### Tasks and exercises
• A. Answer these questions from the passage on Saudi entrepreneurship:
(i) What share of Saudi adults say they still want to start a business within the next three years?
(ii) Besides a good idea, what does the passage say starting a business takes?
(iii) Across how many economies does the Global Entrepreneurship Monitor measure attitudes and intentions?
• B. Set down the part of the passage on Saudi entrepreneurship that starts at "The entrepreneurs are" and ends at "activity, and performance.", word for word.
• C. Carry the passage on Saudi entrepreneurship forward from its last sentence.

Reading passage START

Saudi entrepreneurship: Between attitude and realization
Despite perceived difficulties, 90% of Saudi adults say they still want to start a business within the next three years.
The importance of entrepreneurship is recognized worldwide as a key driver of economic growth. More recently, Saudi Vision 2030 identified entrepreneurship as a focal point in its strategy for economic growth and diversification as well as a conduit for employment for a young and emerging population. Saudi Arabia ranks high in terms of attitudes toward entrepreneurship. However, does a positive entrepreneurial attitude translate into higher business creation?
The entrepreneurs are often known as a source of new ideas they bring to the market. Starting a business, however, requires more than a good idea. It takes careful planning and foresight, market knowledge, as well as funding and ongoing support.
A good source of information about the state of entrepreneurship is the Global Entrepreneurship Monitor (GEM). This is an annual survey that measures the attitudes and intentions of entrepreneurs across more than 110 economies, including Saudi Arabia and other countries from the Gulf Region. The survey provides information on how countries fare and compare across dimensions such as attitudes toward entrepreneurship, business activity, and performance.

Reading passage END
Available data START

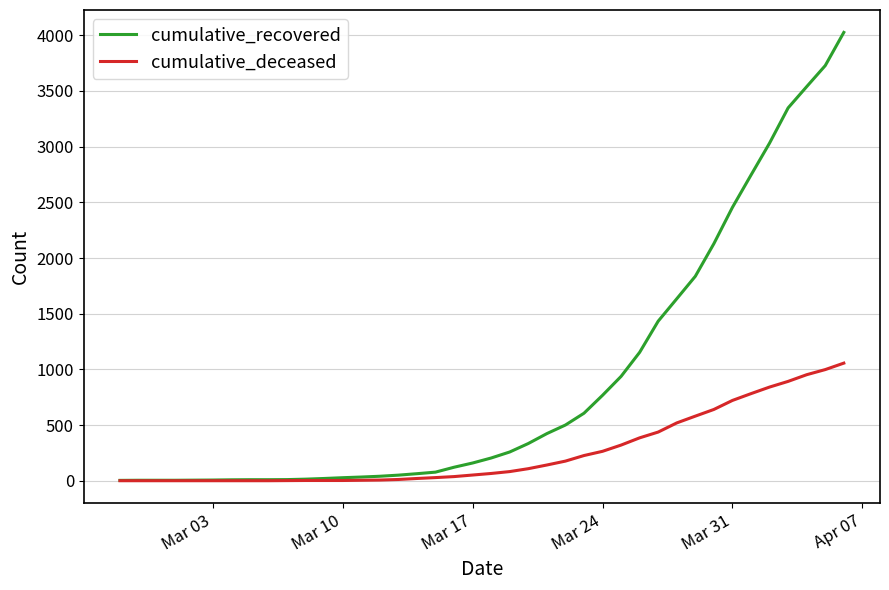

Which series has the largest total across all categories?

cumulative_recovered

Available data END

### Outputs by task
• A.
(i) 90%
(ii) Careful planning and foresight, market knowledge, and funding and ongoing support
(iii) More than 110

• B.
The entrepreneurs are often known as a source of new ideas they bring to the market. Starting a business, however, requires more than a good idea. It takes careful planning and foresight, market knowledge, as well as funding and ongoing support.
A good source of information about the state of entrepreneurship is the Global Entrepreneurship Monitor (GEM). This is an annual survey that measures the attitudes and intentions of entrepreneurs across more than 110 economies, including Saudi Arabia and other countries from the Gulf Region. The survey provides information on how countries fare and compare across dimensions such as attitudes toward entrepreneurship, business activity, and performance.

• C.
A positive attitude and the ability to spot opportunities are important conditions for the success for entrepreneurs. These are important indicators about the level of entrepreneurial ambition in an economy and a leading indicator for early-stage entrepreneurial activity.
Saudi Arabia fared well in both of these categories in 2020, with about nine out of 10 adults having a positive outlook concerning the ease and opportunities to start a business. At the same time, fear of failure also remained a significant constraint to go into business with one out of two people reporting it as a concern. This was true in all GCC countries.
Creating a new business can be challenging, and it is therefore not surprising that it remains an initiative of only a few. Approximately one in 20 adults reported starting/running a new business in 2020, which was comparable with other GCC countries.
The gap between ambition and realization remains large. Starting a business can be challenging to most and few are ready to take on the risks.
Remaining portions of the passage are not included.